The government had been confident that the Women Reservation Bill, which has been stalled for 14 years, would gather the required votes to pass in the upper house yesterday after being presented on International Women’s Day.
The upper house was adjourned twice as politicians opposing the bill shouted down speakers and refused to allow the introduction of the proposed legislation and a scheduled debate. At one point lawmakers from the Samajwadi Party (SP) and the Rashtriya Janata Dal (RJD) rushed to the center of the house to tear up copies of the bill.
PHOTO: REUTERS
Meanwhile, hundreds of women gathered outside the building.
The ruling Congress party, its allies and the main opposition Bharatiya Janata Party (BJP) have pledged their support in public, but the SP, RJD and other socialist parties oppose it.
They argue that the law, which would reserve a third of seats for women in the parliament and state assemblies, would lead to a monopoly by upper-caste women at the expense of lower caste and religious minority Muslims.
“We are not anti-women but we want reservations for women hailing from minority and backward classes first,” Mulayam Singh Yadav, a leader of the pro-Muslim SP said outside parliament.
Attempts to pass the bill have been blocked by various political groups in the past who have demanded separate quotas for women from Muslim and low-caste communities.
Yadav said the bill was an attempt by the Congress and the BJP to appease the rich and the influential upper class.
The controversial proposal to reserve 33 percent of seats would dramatically increase women’s membership in both houses of parliament where they now occupy about one in 10 seats. Because the bill involves a constitutional change, it needs the approval of two-thirds of legislators in the upper house after which it will go before the lower house where it also requires a two-thirds majority.
Women currently occupy 59 seats out of 545 in the lower house. There are just 21 women in the 248-seat upper house.
“Our government is committed towards women empowerment. We are moving towards one-third reservation for women in parliament and state legislatures,” Indian Prime Minister Manmohan Singh told a women’s leadership summit on Saturday.

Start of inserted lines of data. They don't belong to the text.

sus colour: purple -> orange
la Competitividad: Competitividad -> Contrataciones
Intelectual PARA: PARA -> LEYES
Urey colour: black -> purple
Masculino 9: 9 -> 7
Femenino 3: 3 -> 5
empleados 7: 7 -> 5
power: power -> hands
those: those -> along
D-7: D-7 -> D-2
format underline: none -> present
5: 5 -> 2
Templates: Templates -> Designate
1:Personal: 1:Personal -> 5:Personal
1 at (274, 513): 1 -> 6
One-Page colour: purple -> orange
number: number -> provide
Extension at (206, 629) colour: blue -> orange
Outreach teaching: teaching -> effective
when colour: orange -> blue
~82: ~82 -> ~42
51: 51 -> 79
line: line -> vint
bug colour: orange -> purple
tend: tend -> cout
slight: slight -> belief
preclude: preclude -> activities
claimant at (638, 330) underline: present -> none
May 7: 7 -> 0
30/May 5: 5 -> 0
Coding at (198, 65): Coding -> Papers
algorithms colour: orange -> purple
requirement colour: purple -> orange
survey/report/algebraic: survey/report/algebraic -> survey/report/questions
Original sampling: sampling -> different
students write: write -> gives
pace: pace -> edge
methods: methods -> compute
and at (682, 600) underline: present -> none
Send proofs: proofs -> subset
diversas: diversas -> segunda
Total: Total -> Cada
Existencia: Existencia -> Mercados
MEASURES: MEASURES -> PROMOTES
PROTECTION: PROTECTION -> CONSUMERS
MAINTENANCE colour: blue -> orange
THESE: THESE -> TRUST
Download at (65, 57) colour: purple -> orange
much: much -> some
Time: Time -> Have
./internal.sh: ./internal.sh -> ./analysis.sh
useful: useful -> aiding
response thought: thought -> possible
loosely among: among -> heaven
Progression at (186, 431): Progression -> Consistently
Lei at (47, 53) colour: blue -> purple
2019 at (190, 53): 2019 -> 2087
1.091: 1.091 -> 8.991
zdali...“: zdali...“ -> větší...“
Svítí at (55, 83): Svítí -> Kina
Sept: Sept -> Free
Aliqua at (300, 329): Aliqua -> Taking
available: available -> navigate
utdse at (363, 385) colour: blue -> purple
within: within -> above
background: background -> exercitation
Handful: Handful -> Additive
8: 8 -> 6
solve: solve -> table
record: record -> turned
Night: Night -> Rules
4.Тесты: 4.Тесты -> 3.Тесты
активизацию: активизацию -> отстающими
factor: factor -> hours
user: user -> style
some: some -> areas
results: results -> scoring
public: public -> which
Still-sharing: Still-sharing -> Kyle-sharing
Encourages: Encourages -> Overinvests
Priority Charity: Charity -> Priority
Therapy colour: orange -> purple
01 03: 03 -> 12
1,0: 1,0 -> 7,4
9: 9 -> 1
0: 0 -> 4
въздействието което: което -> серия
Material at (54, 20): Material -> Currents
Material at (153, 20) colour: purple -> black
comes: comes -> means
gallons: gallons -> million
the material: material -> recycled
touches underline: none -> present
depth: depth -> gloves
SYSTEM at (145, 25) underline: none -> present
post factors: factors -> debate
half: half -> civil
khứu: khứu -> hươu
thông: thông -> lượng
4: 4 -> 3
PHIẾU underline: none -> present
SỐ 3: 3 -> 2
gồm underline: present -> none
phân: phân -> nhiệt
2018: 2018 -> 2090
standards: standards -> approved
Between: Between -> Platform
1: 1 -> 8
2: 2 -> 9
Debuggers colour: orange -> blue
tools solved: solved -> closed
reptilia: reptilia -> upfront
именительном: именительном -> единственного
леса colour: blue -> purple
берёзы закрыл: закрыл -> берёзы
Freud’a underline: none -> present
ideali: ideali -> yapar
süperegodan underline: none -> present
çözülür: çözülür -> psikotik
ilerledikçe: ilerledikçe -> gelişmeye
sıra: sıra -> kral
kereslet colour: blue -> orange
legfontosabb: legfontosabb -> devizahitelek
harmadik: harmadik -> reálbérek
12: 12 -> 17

Analysts said the government was testing the waters by introducing it in the upper house first instead of the lower house, where most proposed legislation is sent.
Some accused the government of playing politics by seeking to appease women by proposing the legislation but without having any realistic chance of it passing.
The SP and RJD later announced they were withdrawing their support for Congress to protest the bill, possibly weakening the government’s capacity to pass laws. They hold 26 seats in the 545-seat lower house.
“We will withdraw our support to the government and continue our protests against the bill,” said Lalu Prasad Yadav, the RJD leader.
The withdrawal gives the government less breathing room over key pending economic legislation.
The Congress party is already under fire over a slew of issues, including a fuel price hike announced in the budget last month.
“Certainly the party will be weakened for future legislation,” analyst Amulya Ganguli said “The government will need every vote it can.”